The most striking part? He openly confessed that he had gone against his own core principle.
“The key rule I brushed aside is simple: if you have to replace a manager mid-season, don’t bring in someone who doesn’t know the league or have top-flight experience.” He knew the risk. He took it anyway. “I had a feeling, a conviction... I always act on conviction. It was so strong that I disregarded the principle of caution.”
This time, the context is different. The timing is calmer. And the profile of the leading candidate fits the rule, not breaks it.
Jaissle: High Intensity, High Appeal
As the season winds down, Eintracht’s search is already moving at speed. According to Sport1, Jaissle ticks a key box: the club want a German-speaking coach who can revive their trademark high-intensity football and light up the Waldstadion again. Jaissle, with his Red Bull schooling and front-foot approach, fits that brief almost perfectly.
He also knows the Bundesliga, even if only from his playing days at TSG Hoffenheim. That matters to Krösche now.
Frankfurt have already made contact with the 36-year-old, who has just lifted the Asian Champions League for a second time with Al-Ahli and remains under contract there until 2027. Any deal would require negotiation and likely a compensation fee.
On Jaissle’s side, there is clear openness to a return to Europe. Reports indicate he is willing to accept a significant pay cut from his current salary of around 15 million euros if a serious project in the Bundesliga or Premier League comes forward. The financial gap is steep, but the ambition aligns.

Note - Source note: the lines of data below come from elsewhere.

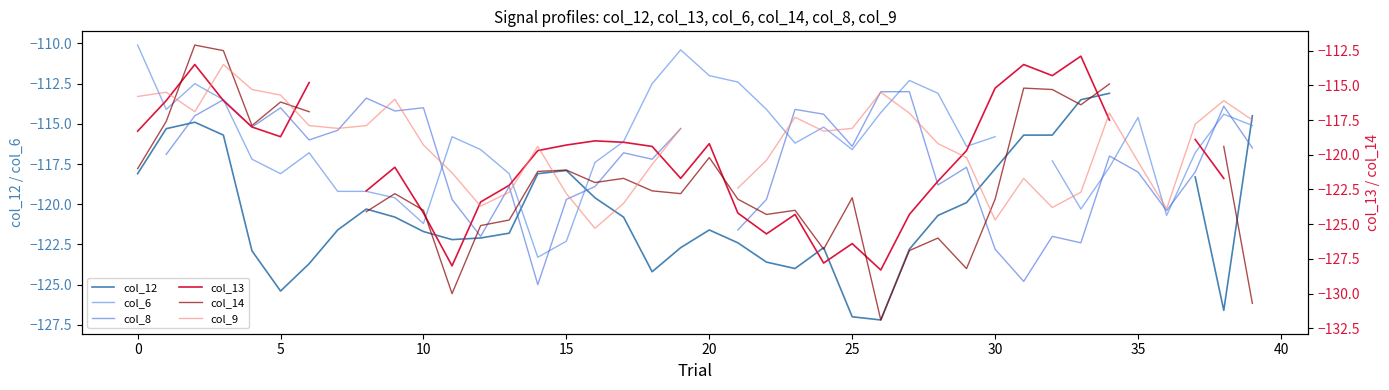

True or false: col_13 and col_8 cross at least once.

True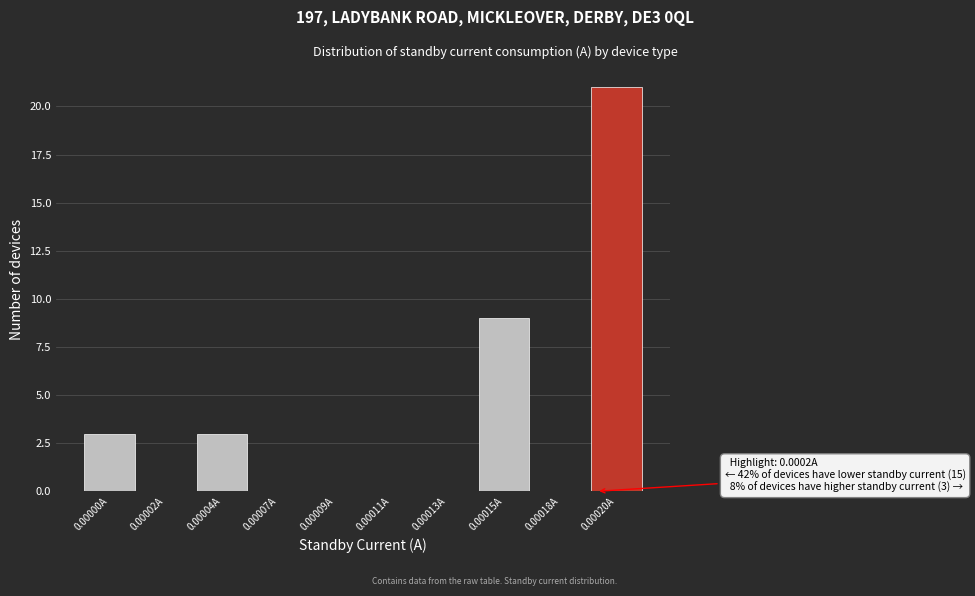

Reading left to right, what are all the values shown in this chart?

0.00000A=3	0.00002A=0	0.00004A=3	0.00007A=0	0.00009A=0	0.00011A=0	0.00013A=0	0.00015A=9	0.00018A=0	0.00020A=21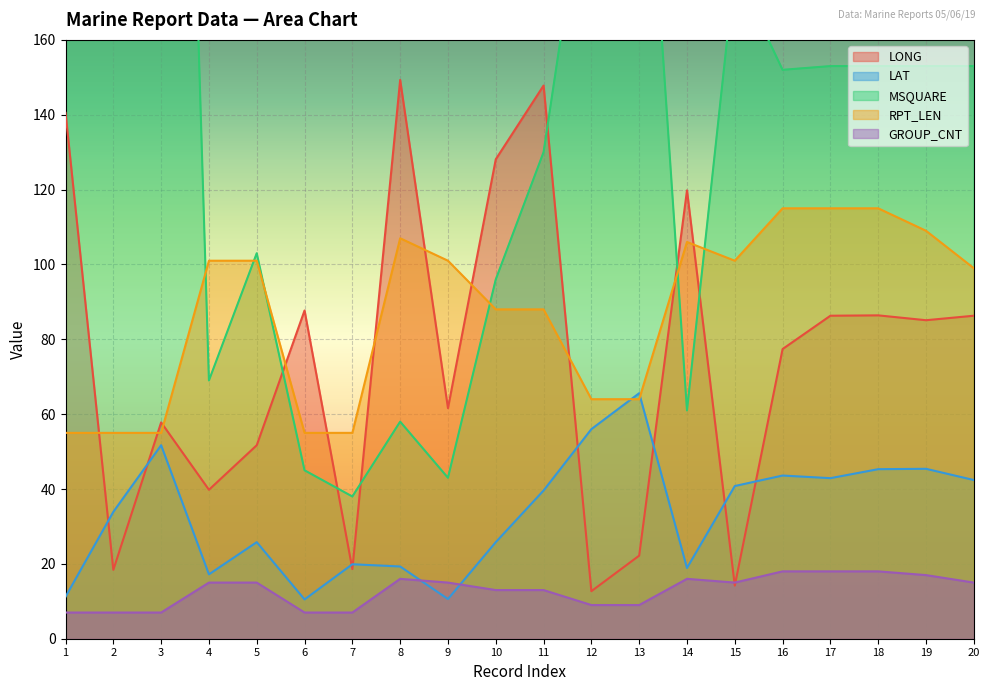

Which series ends up on top after the final intersection of GROUP_CNT and LAT?

LAT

The pressure finally shifts to whether Frankfurt can turn long-standing admiration into an actual appointment.
Hütter in the Frame Again
Jaissle is not the only name on the shortlist. Adi Hütter, the coach who previously guided Eintracht to the Champions League and carved out a fierce, transitional side, is once again a leading candidate.
He, too, fits the desired profile. Krösche has been explicit about what he wants from the next man on the touchline: a coach with a “clear vision” of “how he wants to play football”. Eintracht must rediscover “a certain intensity” in their game, a blend of quick counter-attacks and controlled possession.
“We need to master both styles to regularly compete for European places,” Krösche explained. The message is unmistakable: Frankfurt will not settle for mid-table drift.
Hütter brings another advantage. Unlike Jaissle, he is currently unattached after leaving AS Monaco in October last year. Re-hiring him would not require a compensation fee. For a club that must balance ambition with financial reality, that is no small factor.
So the choice sharpens: pay to prise Jaissle out of a lucrative contract in Asia, or lean into familiarity and cost-efficiency with Hütter.
Decision Imminent
What is clear is the urgency. “We are in talks. We want to find a solution soon,” Krösche said recently of the managerial search. According to Bild, Eintracht Frankfurt aim to finalise their decision as early as next week.
The stakes are obvious. After a season of missteps and a coach who never truly fit, Frankfurt cannot afford another misjudgement. Krösche has already admitted one gamble went wrong.
Now he stands between two very different kinds of conviction—and this time, he cannot ignore his own rules.